▸ **Written problem**:
Put every line of the records below into a JSON list of strings, one string per line, leaving out any blank lines.

▸ **Given records**:
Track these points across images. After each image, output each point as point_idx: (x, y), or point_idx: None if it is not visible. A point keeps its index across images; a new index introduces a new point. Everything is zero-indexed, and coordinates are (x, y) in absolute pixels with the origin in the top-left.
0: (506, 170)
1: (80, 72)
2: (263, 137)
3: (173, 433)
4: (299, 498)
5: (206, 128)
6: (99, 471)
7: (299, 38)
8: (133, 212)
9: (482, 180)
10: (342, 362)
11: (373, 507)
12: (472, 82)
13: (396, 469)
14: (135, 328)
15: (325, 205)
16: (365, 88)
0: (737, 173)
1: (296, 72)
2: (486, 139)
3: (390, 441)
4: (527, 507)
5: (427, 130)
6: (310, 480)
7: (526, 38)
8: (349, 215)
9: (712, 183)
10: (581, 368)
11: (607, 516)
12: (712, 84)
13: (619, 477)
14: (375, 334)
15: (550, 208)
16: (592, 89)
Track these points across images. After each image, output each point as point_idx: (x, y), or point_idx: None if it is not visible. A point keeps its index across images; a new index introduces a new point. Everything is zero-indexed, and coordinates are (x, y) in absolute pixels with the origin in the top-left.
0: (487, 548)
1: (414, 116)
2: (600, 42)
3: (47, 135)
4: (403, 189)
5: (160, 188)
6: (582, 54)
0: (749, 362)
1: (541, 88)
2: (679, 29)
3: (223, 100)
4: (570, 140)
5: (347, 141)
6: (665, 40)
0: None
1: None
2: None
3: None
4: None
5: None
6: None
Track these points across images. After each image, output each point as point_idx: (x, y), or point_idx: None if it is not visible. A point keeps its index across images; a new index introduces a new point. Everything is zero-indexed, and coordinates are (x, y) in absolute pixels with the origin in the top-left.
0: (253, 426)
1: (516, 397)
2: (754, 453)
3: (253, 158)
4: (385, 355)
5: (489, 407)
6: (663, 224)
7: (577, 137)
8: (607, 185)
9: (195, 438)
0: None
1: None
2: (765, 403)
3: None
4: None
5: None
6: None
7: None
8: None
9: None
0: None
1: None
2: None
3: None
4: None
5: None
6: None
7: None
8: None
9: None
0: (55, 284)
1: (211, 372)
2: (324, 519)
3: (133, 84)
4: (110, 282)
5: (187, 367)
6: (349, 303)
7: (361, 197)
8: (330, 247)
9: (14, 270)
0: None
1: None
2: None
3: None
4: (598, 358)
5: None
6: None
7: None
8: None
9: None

▸ **Task solution**:
[
  "Track these points across images. After each image, output each point as point_idx: (x, y), or point_idx: None if it is not visible. A point keeps its index across images; a new index introduces a new point. Everything is zero-indexed, and coordinates are (x, y) in absolute pixels with the origin in the top-left.",
  "0: (506, 170)",
  "1: (80, 72)",
  "2: (263, 137)",
  "3: (173, 433)",
  "4: (299, 498)",
  "5: (206, 128)",
  "6: (99, 471)",
  "7: (299, 38)",
  "8: (133, 212)",
  "9: (482, 180)",
  "10: (342, 362)",
  "11: (373, 507)",
  "12: (472, 82)",
  "13: (396, 469)",
  "14: (135, 328)",
  "15: (325, 205)",
  "16: (365, 88)",
  "0: (737, 173)",
  "1: (296, 72)",
  "2: (486, 139)",
  "3: (390, 441)",
  "4: (527, 507)",
  "5: (427, 130)",
  "6: (310, 480)",
  "7: (526, 38)",
  "8: (349, 215)",
  "9: (712, 183)",
  "10: (581, 368)",
  "11: (607, 516)",
  "12: (712, 84)",
  "13: (619, 477)",
  "14: (375, 334)",
  "15: (550, 208)",
  "16: (592, 89)",
  "Track these points across images. After each image, output each point as point_idx: (x, y), or point_idx: None if it is not visible. A point keeps its index across images; a new index introduces a new point. Everything is zero-indexed, and coordinates are (x, y) in absolute pixels with the origin in the top-left.",
  "0: (487, 548)",
  "1: (414, 116)",
  "2: (600, 42)",
  "3: (47, 135)",
  "4: (403, 189)",
  "5: (160, 188)",
  "6: (582, 54)",
  "0: (749, 362)",
  "1: (541, 88)",
  "2: (679, 29)",
  "3: (223, 100)",
  "4: (570, 140)",
  "5: (347, 141)",
  "6: (665, 40)",
  "0: None",
  "1: None",
  "2: None",
  "3: None",
  "4: None",
  "5: None",
  "6: None",
  "Track these points across images. After each image, output each point as point_idx: (x, y), or point_idx: None if it is not visible. A point keeps its index across images; a new index introduces a new point. Everything is zero-indexed, and coordinates are (x, y) in absolute pixels with the origin in the top-left.",
  "0: (253, 426)",
  "1: (516, 397)",
  "2: (754, 453)",
  "3: (253, 158)",
  "4: (385, 355)",
  "5: (489, 407)",
  "6: (663, 224)",
  "7: (577, 137)",
  "8: (607, 185)",
  "9: (195, 438)",
  "0: None",
  "1: None",
  "2: (765, 403)",
  "3: None",
  "4: None",
  "5: None",
  "6: None",
  "7: None",
  "8: None",
  "9: None",
  "0: None",
  "1: None",
  "2: None",
  "3: None",
  "4: None",
  "5: None",
  "6: None",
  "7: None",
  "8: None",
  "9: None",
  "0: (55, 284)",
  "1: (211, 372)",
  "2: (324, 519)",
  "3: (133, 84)",
  "4: (110, 282)",
  "5: (187, 367)",
  "6: (349, 303)",
  "7: (361, 197)",
  "8: (330, 247)",
  "9: (14, 270)",
  "0: None",
  "1: None",
  "2: None",
  "3: None",
  "4: (598, 358)",
  "5: None",
  "6: None",
  "7: None",
  "8: None",
  "9: None"
]